Debt consolidation is a popular debt relief tool when you are suffocated with multiple debts that are getting uncontrollable for you. However, the current debt relief market is flooded with several myths surrounding debt consolidation, which should be debunked – so that you can come up with an informed decision on how to manage your debts. The post below explores the common debt consolidation myths and reveals the actual truth.
Myth 1
Consolidation is same as debt management, settlement and bankruptcy
Truth
Debt consolidation is very different from debt management or settlement and bankruptcy. When you go for debt consolidation, you take a new loan to pay for the existing debts. The new loan comes with a lower interest rate than the existing loans and assures one single payment for you per month.

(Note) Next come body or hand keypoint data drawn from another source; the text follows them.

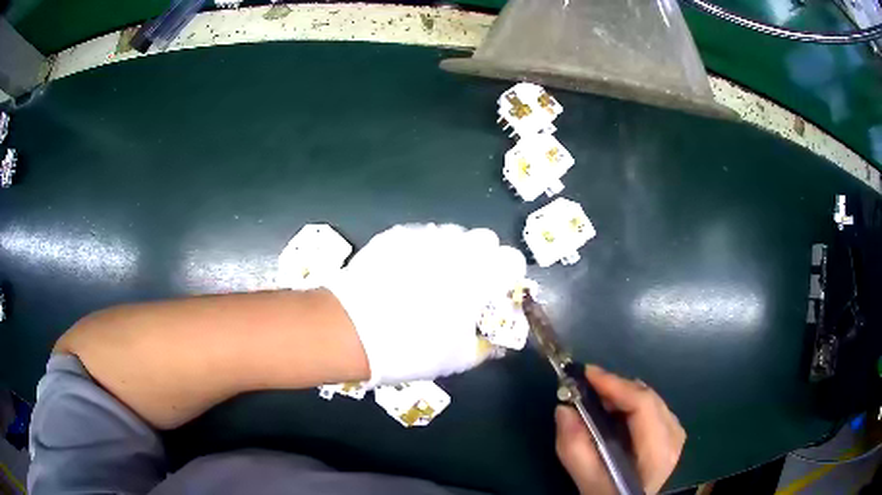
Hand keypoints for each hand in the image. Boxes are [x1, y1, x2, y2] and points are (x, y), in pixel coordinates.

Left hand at [327, 224, 525, 385]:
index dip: (507, 276)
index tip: (495, 293)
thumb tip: (498, 341)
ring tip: (431, 278)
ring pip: (452, 234)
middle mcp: (458, 246)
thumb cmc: (414, 347)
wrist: (352, 329)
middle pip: (485, 239)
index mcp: (482, 274)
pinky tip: (404, 273)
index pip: (513, 259)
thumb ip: (487, 345)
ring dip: (451, 252)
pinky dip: (421, 250)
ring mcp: (424, 236)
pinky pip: (420, 236)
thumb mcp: (459, 358)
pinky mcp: (395, 235)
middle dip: (482, 259)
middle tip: (464, 286)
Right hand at [555, 366, 684, 494]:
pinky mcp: (672, 435)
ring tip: (597, 398)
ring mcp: (676, 435)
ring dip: (623, 395)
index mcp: (658, 451)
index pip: (642, 405)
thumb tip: (564, 408)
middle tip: (586, 386)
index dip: (615, 385)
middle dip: (616, 387)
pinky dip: (632, 403)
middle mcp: (674, 436)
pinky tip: (615, 412)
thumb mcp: (589, 482)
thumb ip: (575, 449)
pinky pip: (653, 407)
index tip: (586, 374)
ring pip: (650, 400)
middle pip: (647, 397)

On the other hand, debt management or settlement involves a reduction of your existing debt through negotiation with your creditors or lenders. No new loan is taken here. Bankruptcy refers to a sort of legal proceeding where you have to meet the judge.
Myth 2
Consolidation hurts credit score
Truth
If you are proper with your debt consolidation, it won’t affect the credit report or score negatively. Moreover, debt consolidation might even improve the credit score. It’s because consolidation comes with lower interest rates that will help you to repay the new loan more effectively. If you are disciplined with the monthly payments and pay off the loan in time, you will be rewarded with an improved score.
Myth 3
Debt consolidation will reduce the debt
Truth
No, a consolidation loan won’t reduce the debt, it’s the debt settlement or debt management program that does that. In debt consolidation, you will take a new loan equivalent to the total amount of your existing debts so that you can pay off the current debts completely. The most important advantage of debt consolidation is that your new loan will come with a lower interest rate, which makes the situation more manageable and affordable for you.
Myth 4
Debt consolidation loans are available to homeowners only
Truth
Though homeowners who are willing to place their home as a collateral do have the advantage of securing highly slashed interest rates with consolidation loans, yet, that does not necessarily mean that the debt consolidation program is only applicable to homeowners. You can still get approved for a consolidation loan if you don’t own a house.
Myth 5
Consolidation loan puts you into a further debt trap
Truth
It’s true that debt consolidation program involves taking up a new loan, but the “trap” word does not suit here. On the other hand, it can be said that debt consolidation loan makes your debt situation even more manageable with a lower rate of interest compared to the interest rates of your current debts. For example, suppose your current debts amount to 10,000 USD with 22% interest. Now, if you go for a consolidation program, you will borrow the same amount (10,000 USD) but the interest rate would be lower, something like 12%. Thus, with the new loan, you would be in a much better position to pay off in time and would soon get debt free.